# PROMPT:
Only the text belongs in the answer: every line of the records below, transcribed exactly.

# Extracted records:

◇ ◇ ◇ ◇

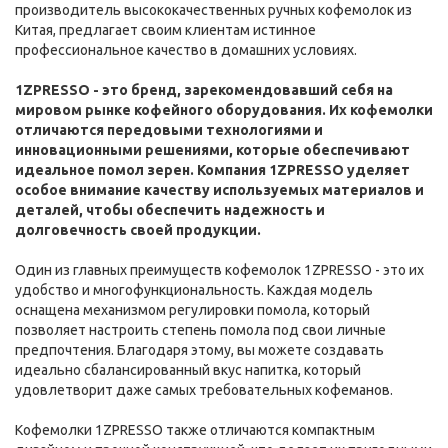
производитель высококачественных ручных кофемолок из
Китая, предлагает своим клиентам истинное
профессиональное качество в домашних условиях.
1ZPRESSO - это бренд, зарекомендовавший себя на
мировом рынке кофейного оборудования. Их кофемолки
отличаются передовыми технологиями и
инновационными решениями, которые обеспечивают
идеальное помол зерен. Компания 1ZPRESSO уделяет
особое внимание качеству используемых материалов и
деталей, чтобы обеспечить надежность и
долговечность своей продукции.
Один из главных преимуществ кофемолок 1ZPRESSO - это их
удобство и многофункциональность. Каждая модель
оснащена механизмом регулировки помола, который
позволяет настроить степень помола под свои личные
предпочтения. Благодаря этому, вы можете создавать
идеально сбалансированный вкус напитка, который
удовлетворит даже самых требовательных кофеманов.
Кофемолки 1ZPRESSO также отличаются компактным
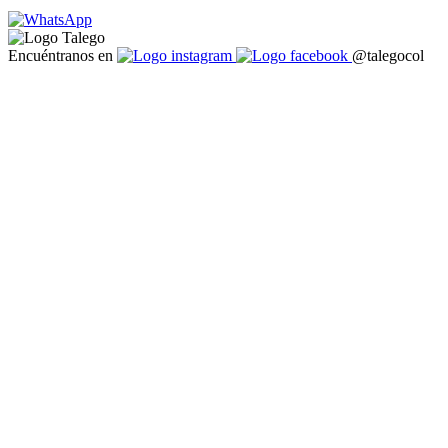
Encuéntranos en
@talegocol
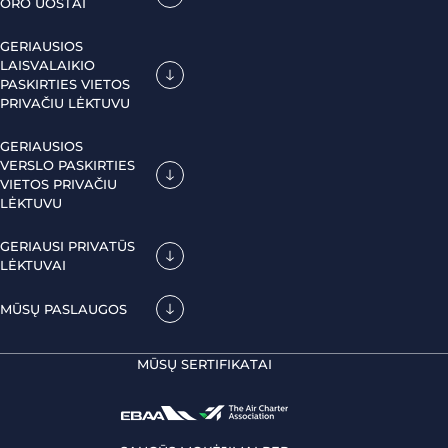
ORO UOSTAI
GERIAUSIOS
LAISVALAIKIO
PASKIRTIES VIETOS
PRIVAČIU LĖKTUVU
GERIAUSIOS
VERSLO PASKIRTIES
VIETOS PRIVAČIU
LĖKTUVU
GERIAUSI PRIVATŪS
LĖKTUVAI
MŪSŲ PASLAUGOS
MŪSŲ SERTIFIKATAI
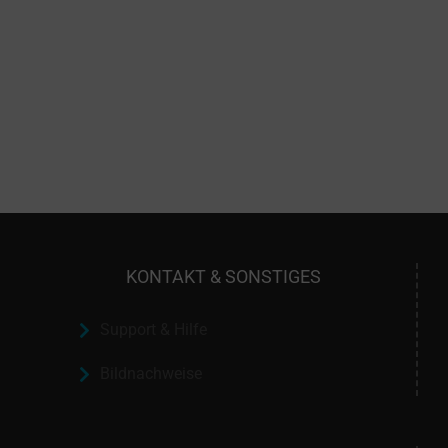
KONTAKT & SONSTIGES
Support & Hilfe
Bildnachweise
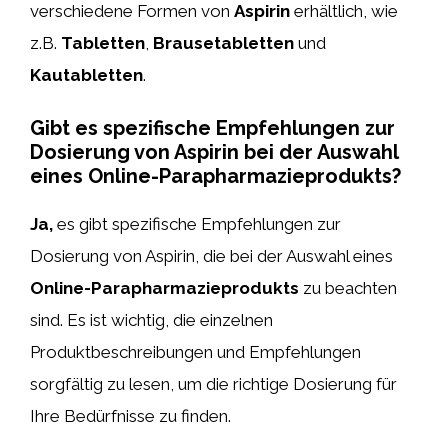
verschiedene Formen von
Aspirin
erhältlich, wie
z.B.
Tabletten
,
Brausetabletten
und
Kautabletten
.
Gibt es spezifische Empfehlungen zur
Dosierung von Aspirin bei der Auswahl
eines Online-Parapharmazieprodukts?
Ja,
es gibt spezifische Empfehlungen zur
Dosierung von Aspirin, die bei der Auswahl eines
Online-Parapharmazieprodukts
zu beachten
sind. Es ist wichtig, die einzelnen
Produktbeschreibungen und Empfehlungen
sorgfältig zu lesen, um die richtige Dosierung für
Ihre Bedürfnisse zu finden.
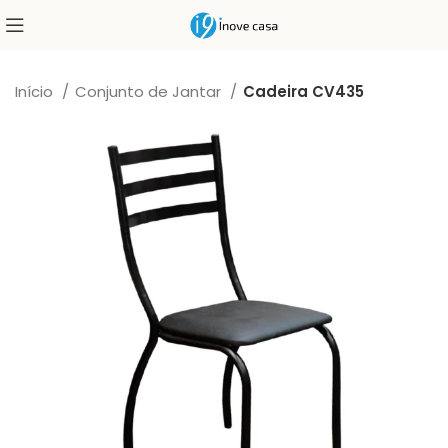
Início
Conjunto de Jantar
Cadeira CV435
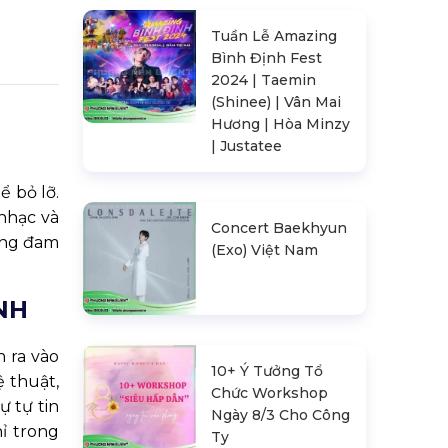
Tuần Lễ Amazing
Bình Định Fest
2024 | Taemin
(Shinee) | Vân Mai
Hương | Hòa Minzy
| Justatee
 bỏ lỡ.
nhạc và
Concert Baekhyun
hững đam
(Exo) Việt Nam
NH
 ra vào
10+ Ý Tưởng Tổ
 thuật,
Chức Workshop
ự tự tin
Ngày 8/3 Cho Công
ỉ trong
Ty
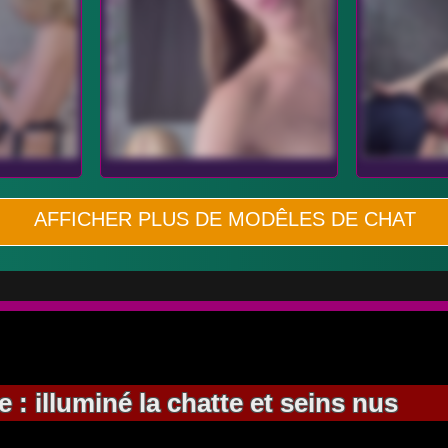
AFFICHER PLUS DE MODÊLES DE CHAT
: illuminé la chatte et seins nus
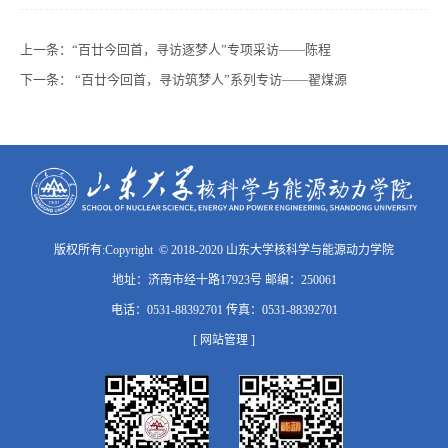
上一条：
“百廿今回首，寻访逐梦人”专项采访——陈程
下一条：
“百廿今回首，寻访筑梦人”系列专访——翟煤源
版权所有:Copyright © 2018-2020 山东大学核科学与能源动力学院
地址：济南市经十路17923号 邮编：250061
电话：0531-88392701 传真：0531-88392701
[ 网站管理 ]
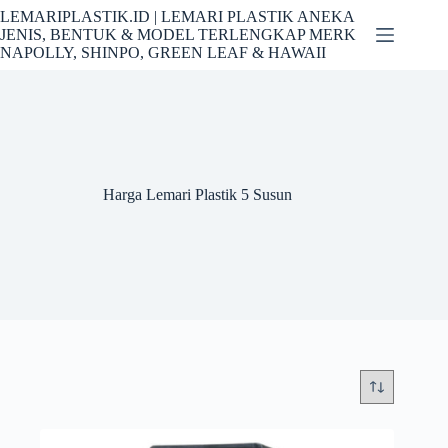
Skip
LEMARIPLASTIK.ID | LEMARI PLASTIK ANEKA
to
JENIS, BENTUK & MODEL TERLENGKAP MERK
content
NAPOLLY, SHINPO, GREEN LEAF & HAWAII
Harga Lemari Plastik 5 Susun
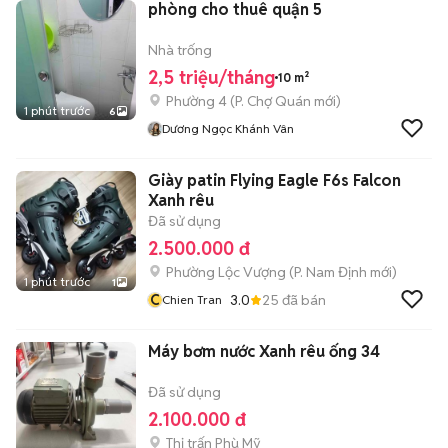
phòng cho thuê quận 5
Nhà trống
2,5 triệu/tháng
10 m²
Phường 4
(
P. Chợ Quán
mới)
1 phút trước
6
Dương Ngọc Khánh Vân
Giày patin Flying Eagle F6s Falcon
Xanh rêu
Đã sử dụng
2.500.000 đ
Phường Lộc Vượng
(
P. Nam Định
mới)
1 phút trước
1
C
3.0
25
đã bán
Chien Tran
Máy bơm nước Xanh rêu ống 34
Đã sử dụng
2.100.000 đ
Thị trấn Phù Mỹ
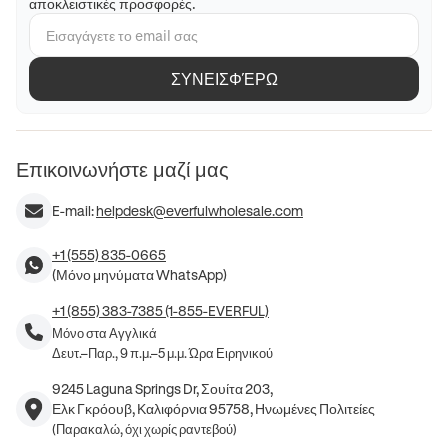
αποκλειστικές προσφορές.
ΣΥΝΕΙΣΦΈΡΩ
Επικοινωνήστε μαζί μας
E-mail:
helpdesk@everfulwholesale.com
+1 (555) 835-0665
(Μόνο μηνύματα WhatsApp)
+1 (855) 383-7385 (1-855-EVERFUL)
Μόνο στα Αγγλικά
Δευτ.–Παρ., 9 π.μ.–5 μ.μ. Ώρα Ειρηνικού
9245 Laguna Springs Dr, Σουίτα 203,
Ελκ Γκρόουβ, Καλιφόρνια 95758, Ηνωμένες Πολιτείες
(Παρακαλώ, όχι χωρίς ραντεβού)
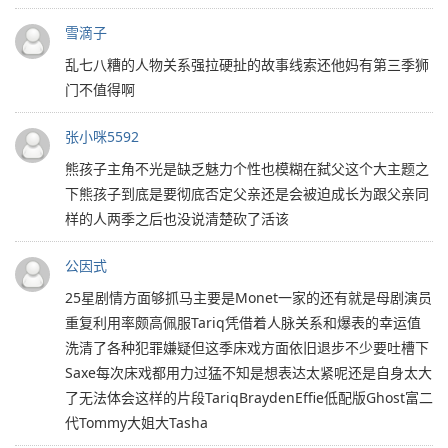
雪滴子
乱七八糟的人物关系强拉硬扯的故事线索还他妈有第三季狮
门不值得啊
张小咪5592
熊孩子主角不光是缺乏魅力个性也模糊在弑父这个大主题之
下熊孩子到底是要彻底否定父亲还是会被迫成长为跟父亲同
样的人两季之后也没说清楚砍了活该
公因式
25星剧情方面够抓马主要是Monet一家的还有就是母剧演员
重复利用率颇高佩服Tariq凭借着人脉关系和爆表的幸运值
洗清了各种犯罪嫌疑但这季床戏方面依旧退步不少要吐槽下
Saxe每次床戏都用力过猛不知是想表达太紧呢还是自身太大
了无法体会这样的片段TariqBraydenEffie低配版Ghost富二
代Tommy大姐大Tasha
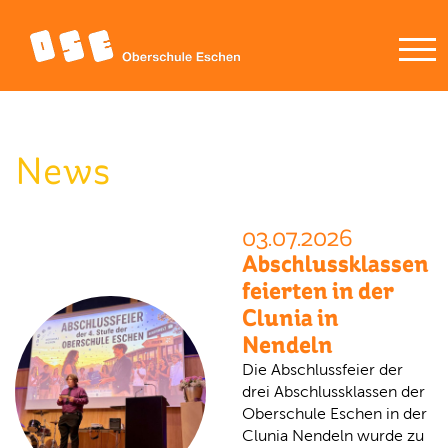
News
03.07.2026
Abschlussklassen
feierten in der
Clunia in
Nendeln
Die Abschlussfeier der
drei Abschlussklassen der
Oberschule Eschen in der
Clunia Nendeln wurde zu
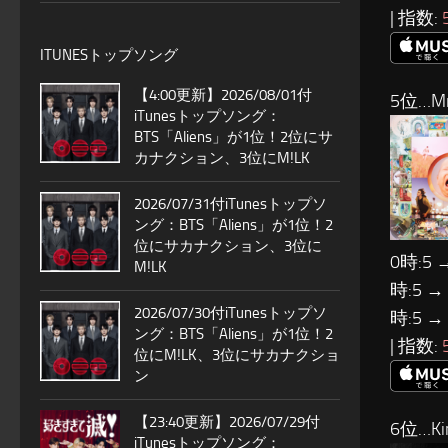
| 指数:
ITUNESトップソング
【4:00更新】2026/08/01付
5位…Mr.
iTunesトップソング：
BTS「Aliens」が1位！2位にサ
カナクション、3位にM!LK
2026/07/31付iTunesトップソ
ング：BTS「Aliens」が1位！2
位にサカナクション、3位に
0時:5 
M!LK
時:5 →
2026/07/30付iTunesトップソ
時:5 →
ング：BTS「Aliens」が1位！2
| 指数:
位にM!LK、3位にサカナクショ
ン
【23:40更新】2026/07/29付
6位…Ki
iTunesトップソング：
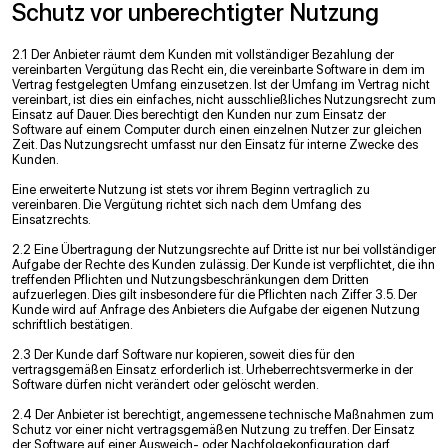
Schutz vor unberechtigter Nutzung
2.1 Der Anbieter räumt dem Kunden mit vollständiger Bezahlung der
vereinbarten Vergütung das Recht ein, die vereinbarte Software in dem im
Vertrag festgelegten Umfang einzusetzen. Ist der Umfang im Vertrag nicht
vereinbart, ist dies ein einfaches, nicht ausschließliches Nutzungsrecht zum
Einsatz auf Dauer. Dies berechtigt den Kunden nur zum Einsatz der
Software auf einem Computer durch einen einzelnen Nutzer zur gleichen
Zeit. Das Nutzungsrecht umfasst nur den Einsatz für interne Zwecke des
Kunden.
Eine erweiterte Nutzung ist stets vor ihrem Beginn vertraglich zu
vereinbaren. Die Vergütung richtet sich nach dem Umfang des
Einsatzrechts.
2.2 Eine Übertragung der Nutzungsrechte auf Dritte ist nur bei vollständiger
Aufgabe der Rechte des Kunden zulässig. Der Kunde ist verpﬂichtet, die ihn
treffenden Pﬂichten und Nutzungsbeschränkungen dem Dritten
aufzuerlegen. Dies gilt insbesondere für die Pﬂichten nach Ziffer 3.5. Der
Kunde wird auf Anfrage des Anbieters die Aufgabe der eigenen Nutzung
schriftlich bestätigen.
2.3 Der Kunde darf Software nur kopieren, soweit dies für den
vertragsgemäßen Einsatz erforderlich ist. Urheberrechtsvermerke in der
Software dürfen nicht verändert oder gelöscht werden.
2.4 Der Anbieter ist berechtigt, angemessene technische Maßnahmen zum
Schutz vor einer nicht vertragsgemäßen Nutzung zu treffen. Der Einsatz
der Software auf einer Ausweich- oder Nachfolgekonﬁguration darf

◇ ◇ ◇ ◇

# RESULT OF THIS EXERCISE:
производитель высококачественных ручных кофемолок из
Китая, предлагает своим клиентам истинное
профессиональное качество в домашних условиях.
1ZPRESSO - это бренд, зарекомендовавший себя на
мировом рынке кофейного оборудования. Их кофемолки
отличаются передовыми технологиями и
инновационными решениями, которые обеспечивают
идеальное помол зерен. Компания 1ZPRESSO уделяет
особое внимание качеству используемых материалов и
деталей, чтобы обеспечить надежность и
долговечность своей продукции.
Один из главных преимуществ кофемолок 1ZPRESSO - это их
удобство и многофункциональность. Каждая модель
оснащена механизмом регулировки помола, который
позволяет настроить степень помола под свои личные
предпочтения. Благодаря этому, вы можете создавать
идеально сбалансированный вкус напитка, который
удовлетворит даже самых требовательных кофеманов.
Кофемолки 1ZPRESSO также отличаются компактным
Encuéntranos en
@talegocol
ORO UOSTAI
GERIAUSIOS
LAISVALAIKIO
PASKIRTIES VIETOS
PRIVAČIU LĖKTUVU
GERIAUSIOS
VERSLO PASKIRTIES
VIETOS PRIVAČIU
LĖKTUVU
GERIAUSI PRIVATŪS
LĖKTUVAI
MŪSŲ PASLAUGOS
MŪSŲ SERTIFIKATAI
KONTAKT & SONSTIGES
Support & Hilfe
Bildnachweise
verschiedene Formen von
Aspirin
erhältlich, wie
z.B.
Tabletten
,
Brausetabletten
und
Kautabletten
.
Gibt es spezifische Empfehlungen zur
Dosierung von Aspirin bei der Auswahl
eines Online-Parapharmazieprodukts?
Ja,
es gibt spezifische Empfehlungen zur
Dosierung von Aspirin, die bei der Auswahl eines
Online-Parapharmazieprodukts
zu beachten
sind. Es ist wichtig, die einzelnen
Produktbeschreibungen und Empfehlungen
sorgfältig zu lesen, um die richtige Dosierung für
Ihre Bedürfnisse zu finden.
Início
Conjunto de Jantar
Cadeira CV435
Tuần Lễ Amazing
Bình Định Fest
2024 | Taemin
(Shinee) | Vân Mai
Hương | Hòa Minzy
| Justatee
 bỏ lỡ.
nhạc và
Concert Baekhyun
hững đam
(Exo) Việt Nam
NH
 ra vào
10+ Ý Tưởng Tổ
 thuật,
Chức Workshop
ự tự tin
Ngày 8/3 Cho Công
ỉ trong
Ty
AFFICHER PLUS DE MODÊLES DE CHAT
: illuminé la chatte et seins nus
上一条：
“百廿今回首，寻访逐梦人”专项采访——陈程
下一条：
“百廿今回首，寻访筑梦人”系列专访——翟煤源
版权所有:Copyright © 2018-2020 山东大学核科学与能源动力学院
地址：济南市经十路17923号 邮编：250061
电话：0531-88392701 传真：0531-88392701
[ 网站管理 ]
Skip
LEMARIPLASTIK.ID | LEMARI PLASTIK ANEKA
to
JENIS, BENTUK & MODEL TERLENGKAP MERK
content
NAPOLLY, SHINPO, GREEN LEAF & HAWAII
Harga Lemari Plastik 5 Susun
phòng cho thuê quận 5
Nhà trống
2,5 triệu/tháng
10 m²
Phường 4
(
P. Chợ Quán
mới)
1 phút trước
6
Dương Ngọc Khánh Vân
Giày patin Flying Eagle F6s Falcon
Xanh rêu
Đã sử dụng
2.500.000 đ
Phường Lộc Vượng
(
P. Nam Định
mới)
1 phút trước
1
C
3.0
25
đã bán
Chien Tran
Máy bơm nước Xanh rêu ống 34
Đã sử dụng
2.100.000 đ
Thị trấn Phù Mỹ
αποκλειστικές προσφορές.
ΣΥΝΕΙΣΦΈΡΩ
Επικοινωνήστε μαζί μας
E-mail:
helpdesk@everfulwholesale.com
+1 (555) 835-0665
(Μόνο μηνύματα WhatsApp)
+1 (855) 383-7385 (1-855-EVERFUL)
Μόνο στα Αγγλικά
Δευτ.–Παρ., 9 π.μ.–5 μ.μ. Ώρα Ειρηνικού
9245 Laguna Springs Dr, Σουίτα 203,
Ελκ Γκρόουβ, Καλιφόρνια 95758, Ηνωμένες Πολιτείες
(Παρακαλώ, όχι χωρίς ραντεβού)
雪滴子
乱七八糟的人物关系强拉硬扯的故事线索还他妈有第三季狮
门不值得啊
张小咪5592
熊孩子主角不光是缺乏魅力个性也模糊在弑父这个大主题之
下熊孩子到底是要彻底否定父亲还是会被迫成长为跟父亲同
样的人两季之后也没说清楚砍了活该
公因式
25星剧情方面够抓马主要是Monet一家的还有就是母剧演员
重复利用率颇高佩服Tariq凭借着人脉关系和爆表的幸运值
洗清了各种犯罪嫌疑但这季床戏方面依旧退步不少要吐槽下
Saxe每次床戏都用力过猛不知是想表达太紧呢还是自身太大
了无法体会这样的片段TariqBraydenEffie低配版Ghost富二
代Tommy大姐大Tasha
News
03.07.2026
Abschlussklassen
feierten in der
Clunia in
Nendeln
Die Abschlussfeier der
drei Abschlussklassen der
Oberschule Eschen in der
Clunia Nendeln wurde zu
| 指数:
ITUNESトップソング
【4:00更新】2026/08/01付
5位…Mr.
iTunesトップソング：
BTS「Aliens」が1位！2位にサ
カナクション、3位にM!LK
2026/07/31付iTunesトップソ
ング：BTS「Aliens」が1位！2
位にサカナクション、3位に
0時:5 
M!LK
時:5 →
2026/07/30付iTunesトップソ
時:5 →
ング：BTS「Aliens」が1位！2
| 指数:
位にM!LK、3位にサカナクショ
ン
【23:40更新】2026/07/29付
6位…Ki
iTunesトップソング：
Schutz vor unberechtigter Nutzung
2.1 Der Anbieter räumt dem Kunden mit vollständiger Bezahlung der
vereinbarten Vergütung das Recht ein, die vereinbarte Software in dem im
Vertrag festgelegten Umfang einzusetzen. Ist der Umfang im Vertrag nicht
vereinbart, ist dies ein einfaches, nicht ausschließliches Nutzungsrecht zum
Einsatz auf Dauer. Dies berechtigt den Kunden nur zum Einsatz der
Software auf einem Computer durch einen einzelnen Nutzer zur gleichen
Zeit. Das Nutzungsrecht umfasst nur den Einsatz für interne Zwecke des
Kunden.
Eine erweiterte Nutzung ist stets vor ihrem Beginn vertraglich zu
vereinbaren. Die Vergütung richtet sich nach dem Umfang des
Einsatzrechts.
2.2 Eine Übertragung der Nutzungsrechte auf Dritte ist nur bei vollständiger
Aufgabe der Rechte des Kunden zulässig. Der Kunde ist verpﬂichtet, die ihn
treffenden Pﬂichten und Nutzungsbeschränkungen dem Dritten
aufzuerlegen. Dies gilt insbesondere für die Pﬂichten nach Ziffer 3.5. Der
Kunde wird auf Anfrage des Anbieters die Aufgabe der eigenen Nutzung
schriftlich bestätigen.
2.3 Der Kunde darf Software nur kopieren, soweit dies für den
vertragsgemäßen Einsatz erforderlich ist. Urheberrechtsvermerke in der
Software dürfen nicht verändert oder gelöscht werden.
2.4 Der Anbieter ist berechtigt, angemessene technische Maßnahmen zum
Schutz vor einer nicht vertragsgemäßen Nutzung zu treffen. Der Einsatz
der Software auf einer Ausweich- oder Nachfolgekonﬁguration darf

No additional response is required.